昨今、テレワークの導入が加速している中、大阪市はICTを積極的に取り入れることにより、行政サービスの質の向上と効率化をめざし、その成功事例が注目されています。本記事では、2016年に策定された大阪市のICT戦略から始まり、Microsoft Teamsの活用、BYODの導入によるテレワーク環境の構築、さらには災害対応のためのクラウド基盤の整備まで、大阪市が果たしてきた革新的な取り組みを紹介しています。日常業務だけでなく、災害時における迅速なコミュニケーション確保への挑戦は、他の自治体にとっても参考となる内容です。この成功事例を通じて、ICTを活用したテレワークの可能性と行政の役割に関する理解を深めていただけるでしょう。
自治体で活用できるAIおよびDX導入事例をご紹介します。自治体では、生成AIをチャットボットとして自治体独自の情報を活用する事例が多く報告されています。セキュリティの観点からAzureクラウド上で構築されている例が大半を占めています。

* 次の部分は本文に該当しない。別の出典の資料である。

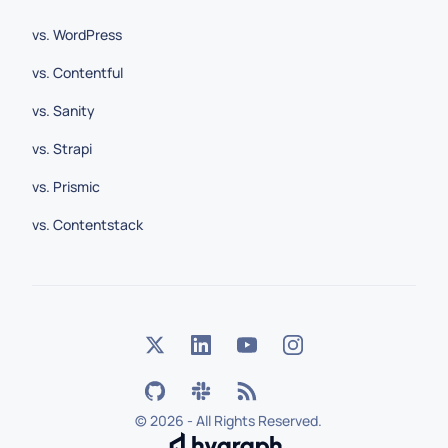
vs. WordPress
vs. Contentful
vs. Sanity
vs. Strapi
vs. Prismic
vs. Contentstack
©
2026 - All Rights Reserved.
Hygraph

AIの導入の活用法は、業界ごとに異なり、採用されるシステムも多様です。この記事を通して 「導入アイデア・あなたに使えるサービス・導入のポイント」 の参考になれば幸いです。弊社ではAI導入の最初の窓口としてAI総合研究所を運営しています。導入のお悩みはご気軽に弊社にご相談ください。
【導入事例概要】
大阪市の自治体ロゴ
大阪市はICTを駆使し、市民サービスの向上や行政運営の効率化を進めている最前線の例です。2016年のICT戦略策定から、Microsoft Teamsの導入やBYODの採用によるテレワーク環境の実現、そして災害対応としてクラウド基盤を整えるなど、組織横断的なデジタル化を推進しています。
【導入の背景】
大阪市がICT戦略を策定した背景には、「行政と市民の距離を縮め、市民サービスの向上を図る」という強い意志があり、テレワークの推進を含め、業務プロセスの全面的な見直しが求められました。これにより、市民生活の質の向上と、行政の生産性向上が目指されています。
【元々の課題】
既存のオンプレミスのシステムは災害が発生した際の対応に限界があり、また日常業務の中でのコミュニケーションツールの不足が指摘されていました。東日本大震災や熊本地震を受けて、ICT戦略室が設置され、より強固で柔軟なクラウド基盤への追求が始まりました。
【解決策】
解決策として、庁内の情報共有基盤のクラウド化や、Microsoft 365の採用、ビデオ会議システムMicrosoft Teamsの導入、そしてBYODポリシーの実施によるテレワーク環境の整備が進められました。これにより、災害時だけでなく日常の業務効率化も同時に実現されています。
Microsoft Teamsの導入
【効果】
導入後、Teamsでのビデオ会議の数は1日あたり約250件と増加し、テレワーク移行が迅速に展開されるなど、コミュニケーションの効率化が実感されています。また、多様な業務内容を担う約20,000人の職員がクラウドサービスを活用することで、いつでもどこでも柔軟に業務を推進できるようになりました。